If I told you that I'd already seen the play in question – Red, by John Logan – three times in London, would you think I was mad? You might if I told you that the combined ticket price of those three trips (£78) still wouldn't quite add up to how much a single ticket for its Broadway incarnation – same play, same cast – costs ($126 and a $4.50 fee, or £82).
But I loved the play and am curious to see it again in New York, the city in which it is set, and in which I currently live. Eventually, I reach the front of the queue and am offered a mid-range seat for $95 – more than my weekly household grocery budget. Biting the bullet and banishing the sickening thought that the top-price seat at London's Donmar Warehouse, where the play originated, cost £26, I hand over the money and head for the Golden Theater on 45th Street.
Welcome to New York, one of the cultural capitals of the world; a culture funded overwhelmingly by philanthropy and private sponsorship and presumably, therefore, the sort of model Jeremy Hunt had in mind when he recently announced his intention to slash the UK culture budget by up to 50 per cent, asking the arts world to lean more on individual and corporate donors. Supposing this were possible, what would this new funding model really mean for Britain's culture? New York is the ideal city from which to explore the question of what happens to the arts when private money runs the show.

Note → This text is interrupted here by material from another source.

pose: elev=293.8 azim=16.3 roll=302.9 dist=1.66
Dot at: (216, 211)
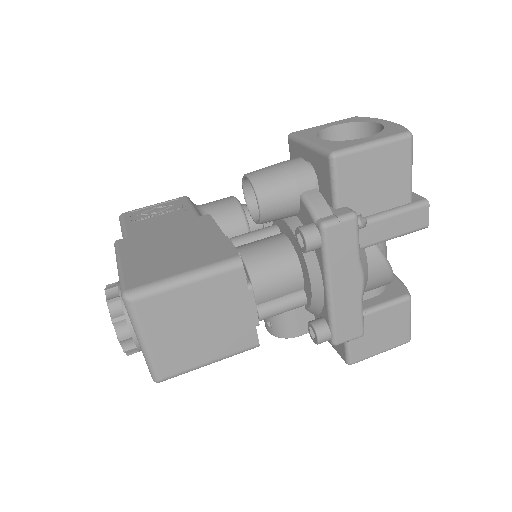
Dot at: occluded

In New York there are 36 Broadway theatres, 370 non-profit theatres, 95 orchestras, 330 dance companies, and 1,000-odd galleries and museums, although it's hard to keep exact track. As with so many other things in the city, whatever you're seeking you can probably find it, but you have to be able to pay for it.
Art here is eye-wateringly, and often prohibitively, expensive. In London this summer you can see the finest musicians in the world for £5 at the Proms; plays that will end up on Broadway for £10 at the National Theatre; an opera at Covent Garden for the same; and your pick of world-class museums and galleries for free.
In New York, the average Broadway ticket is $120; a trip to the Metropolitan Opera will realistically set you back between $100 and $250 unless you can afford to take time off work to queue for a "rush" ticket; most museums and galleries, even those extravagantly endowed by beneficent individuals, will charge you an admission fee of $20.
When Lee Hall's The Pitmen Painters opens in New York later this year, a pair of premium seats will cost more than the weekly wages of some of the staff at Newcastle's Live Theatre, where the play was first staged in 2007.